Krankenhaus macht eigene Arztpraxis auf

Knatsch bei Saarburger Ärzten: Sie sehen in einem neuen gemeinsam vom Kreiskrankenhaus und dem Trierer Brüderkrankenhaus gegründeten Medizinischen Versorgungszentrum (MVZ) Konkurrenz.
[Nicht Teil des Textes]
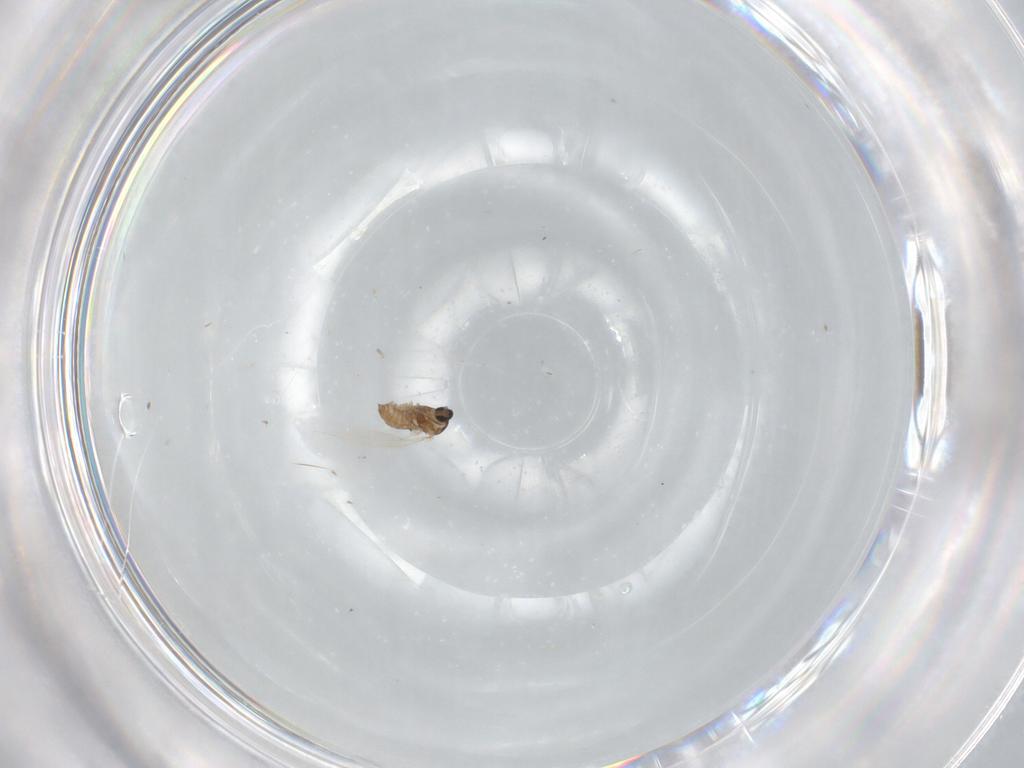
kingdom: Animalia
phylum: Arthropoda
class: Insecta
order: Diptera
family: Cecidomyiidae
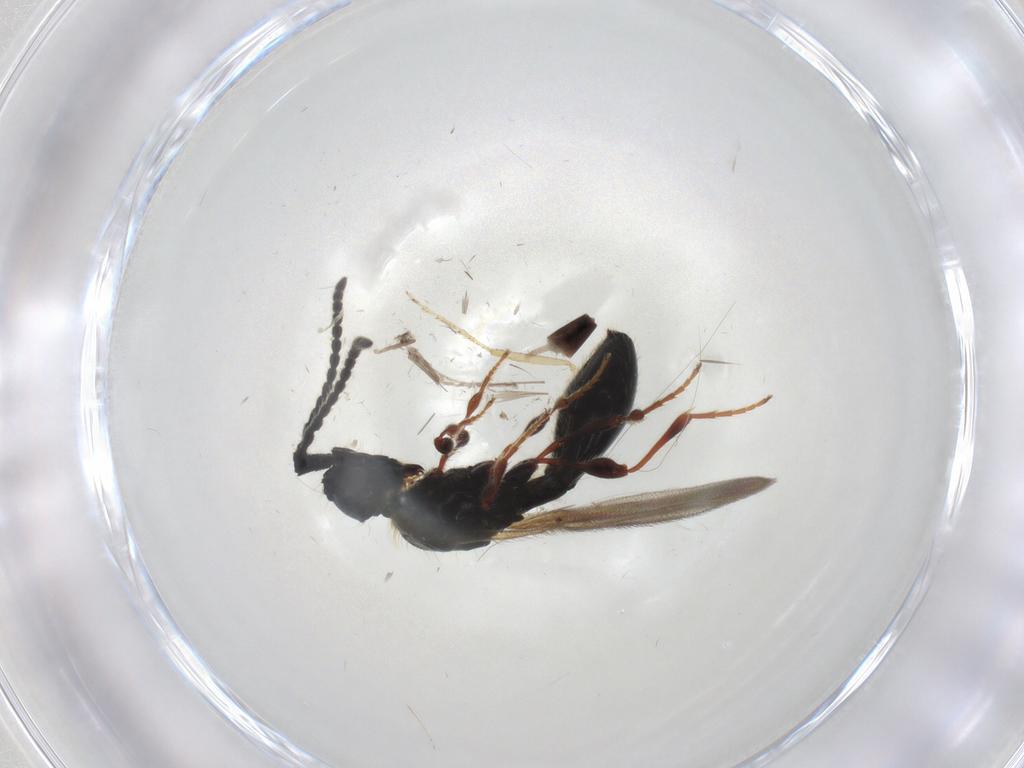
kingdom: Animalia
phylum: Arthropoda
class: Insecta
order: Hymenoptera
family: Diapriidae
Saarburg. "Das ist die legalisierte Korruption der Ärzte." Das, was ein niedergelassener Arzt aus Saarburg sagt, ist die Meinung vieler Haus- und Fachärzte in der Stadt. Grund für den Unmut: Das gemeinsam vom Kreiskrankenhaus Saarburg und dem Trierer Brüderkrankenhaus gegründete MVZ. Ein Urologe und ein Orthopäde arbeiten zusammen in der neu eingerichteten Praxis in der Saarburger Heckingstraße. Sie sind, und das bringt viele niedergelassene Ärzte auf die Palme, Angestellte einer von den beiden Krankenhäusern gegründeten Gesellschaft. "Die sind doch nicht mehr unabhängig, die arbeiten auf Rechnung der beiden Krankenhäuser und schieben denen Patienten zu", ärgert sich eine Arzt-Ehefrau.

Holger Brandt, Geschäftsführer des Saarburger Krankenhauses, gibt zu, dass die Gründung des MVZ nicht ohne Hintergedanken war. Der bisherige urologische Belegarzt des Krankenhauses, Wolfgang Deilmann, der seine eigene Praxis in den Räumen der Klinik hatte, geht in einem Monat in Ruhestand. Dann hätte aus Sicht des Krankenhauses die Gefahr bestanden, dass ein neuer Urologe nach Saarburg kommt und Patienten womöglich in eine saarländische Klinik einweist.

"Wir sahen uns gezwungen zu handeln", sagt auch Christian Weiskopf, kaufmännischer Direktor des Brüderkrankenhauses und zusammen mit Brandt Geschäftsführer des MVZ. Die Trierer Klinik hat bereits zwei MVZ unter anderem für Augenheilkunde und Neurologie. Sinn der seit 2004 gesetzlich erlaubten MVZ ist, die Patientenversorgung durch die Zusammenarbeit verschiedener Ärzte in einem Haus zu verbessern.

Urologe Deilmann hat kleinere Eingriffe bislang selbst im Saarburger Krankenhaus vorgenommen, größere wie Prostata- oder Nieren-OP hat er an das Brüderkrankenhaus überwiesen. Die neugegründete Gesellschaft hat den Kassenarztsitz von Deilmann gekauft und stellt auch gleichzeitig mit Peter Dickmann dessen Nachfolger. Damit kann sich kein neuer Urologe in Saarburg niederlassen. Genauso wurde mit dem Sitz des Saarburger Orthopäden Theo Reichling verfahren. Auch er ist nun Angestellter des MVZ. Orthopädische Operationen seien ein wichtiges Standbein des Saarburger Krankenhauses, sagt Brandt. Innerhalb von drei Monaten ist in dem Haus, das einem Saarburger Internisten gehört, eine moderne Doppelpraxis entstanden, deren Herzstück ein digitales Röntgengerät ist.

Rolf Theiss, niedergelassener Chirurg und Unfallarzt in Saarburg, kann dem MVZ nichts Positives abgewinnen. "Die freie Arztwahl für die Patienten wird eingeschränkt", sagt Theiss. Die beiden Ärzte würden als Angestellte der beiden Krankenhäuser die Patienten auch in diese Kliniken einweisen. Für die Patienten ändere sich gar nichts. Sie könnten wie bisher zu den beiden Ärzten gehen und sich weiterhin bei notwendigen OP oder Krankenhauseinweisungen eine Klinik aussuchen, sagen die MVZ-Geschäftsführer. Die beiden Ärzte in dem Zentrum erhielten auch kein Geld für eine Einweisung nach Saarburg oder Trier. Die Angst der Saarburger Ärzte sei unbegründet. "Wir wollen keinem Arzt etwas wegnehmen", sagt Weiskopf.